Fake AI-generated Drake and The Weeknd song sparks debate

An AI-generated fake Drake and The Weeknd song made debate


A fake track by Canadian singers Drake and The Weeknd has racked up millions of streams online since its release on Friday, prompting record label Universal Music to demand its removal and raising questions of ownership intellectual. 

First published on TikTok, the song “Heart on my sleeve” which has more than 15 million views on the social network has been deleted from the catalogs of Spotify or Apple Music again at the request of Universal Music Group (UMG), which represents both artists, citing copyright violations.

“I used an AI to create a Drake song with The Weeknd “wrote the one who calls himself Ghostwriter977 in a video on which we see a figure covered with a white sheet wearing sunglasses.

The original video has since been deleted from social media, but continues to be shared by many netizens on different platforms.

“This is just the beginning,” he wrote on his TikTok page as new videos featuring the track are reposted frequently.

The title, which mixes hip-hop and rap sounds, clones the artists' voices by simulating exchanges about actress Selena Gomez, with which The Weeknd recently had a short history.

This “begs the question of which side of the story all players in the music ecosystem want to be on: on the side of artists, admirers and human creative expression, or on the side of deep forgeries, fraud and the denial to artists of the remuneration due to them,” Universal Music Group (UMG) told AFP.

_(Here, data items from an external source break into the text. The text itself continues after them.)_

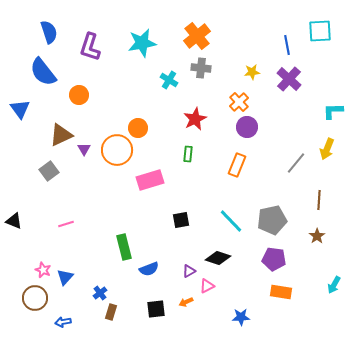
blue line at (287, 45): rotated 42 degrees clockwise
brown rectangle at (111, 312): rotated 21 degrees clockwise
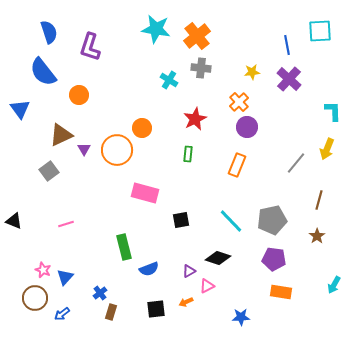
cyan star at (142, 43): moved 14 px right, 14 px up; rotated 20 degrees clockwise
cyan L-shape at (333, 111): rotated 90 degrees clockwise
orange circle at (138, 128): moved 4 px right
pink rectangle at (150, 180): moved 5 px left, 13 px down; rotated 32 degrees clockwise
brown line at (319, 200): rotated 12 degrees clockwise
blue arrow at (63, 322): moved 1 px left, 8 px up; rotated 28 degrees counterclockwise
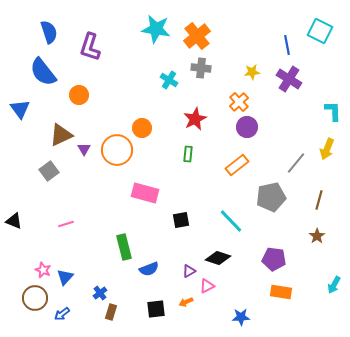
cyan square at (320, 31): rotated 30 degrees clockwise
purple cross at (289, 79): rotated 10 degrees counterclockwise
orange rectangle at (237, 165): rotated 30 degrees clockwise
gray pentagon at (272, 220): moved 1 px left, 23 px up
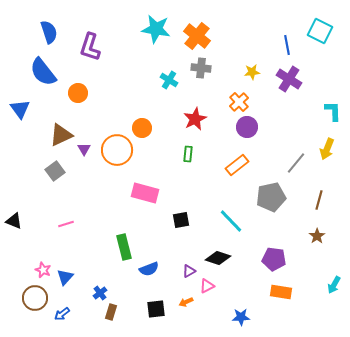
orange cross at (197, 36): rotated 12 degrees counterclockwise
orange circle at (79, 95): moved 1 px left, 2 px up
gray square at (49, 171): moved 6 px right
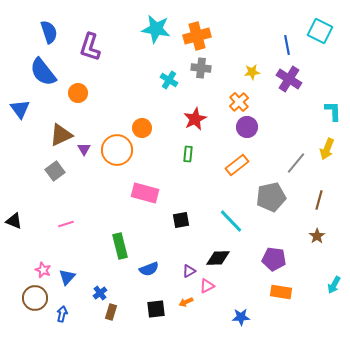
orange cross at (197, 36): rotated 36 degrees clockwise
green rectangle at (124, 247): moved 4 px left, 1 px up
black diamond at (218, 258): rotated 20 degrees counterclockwise
blue triangle at (65, 277): moved 2 px right
blue arrow at (62, 314): rotated 140 degrees clockwise
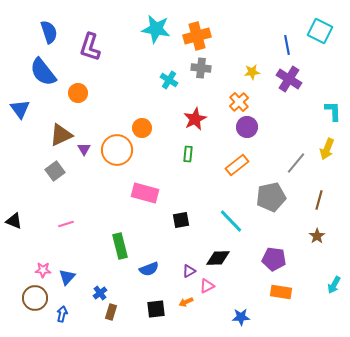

In March, the record company wrote to streaming platforms, including Spotify and Apple, asking them to block AI services from extracting melodies and lyrics from their copyrighted songs, according to emails seen by the Financial Times.

L he use of AI in music is the subject of debate in the music industry, with some denouncing the legal abuses it entails and others praising its prowess.

David Guetta recently used AI for a voice in the style of rapper Eminem for one of his shows. The star DJ did not market this title, explaining to the BBC that he wanted to “open the discussion for awareness”.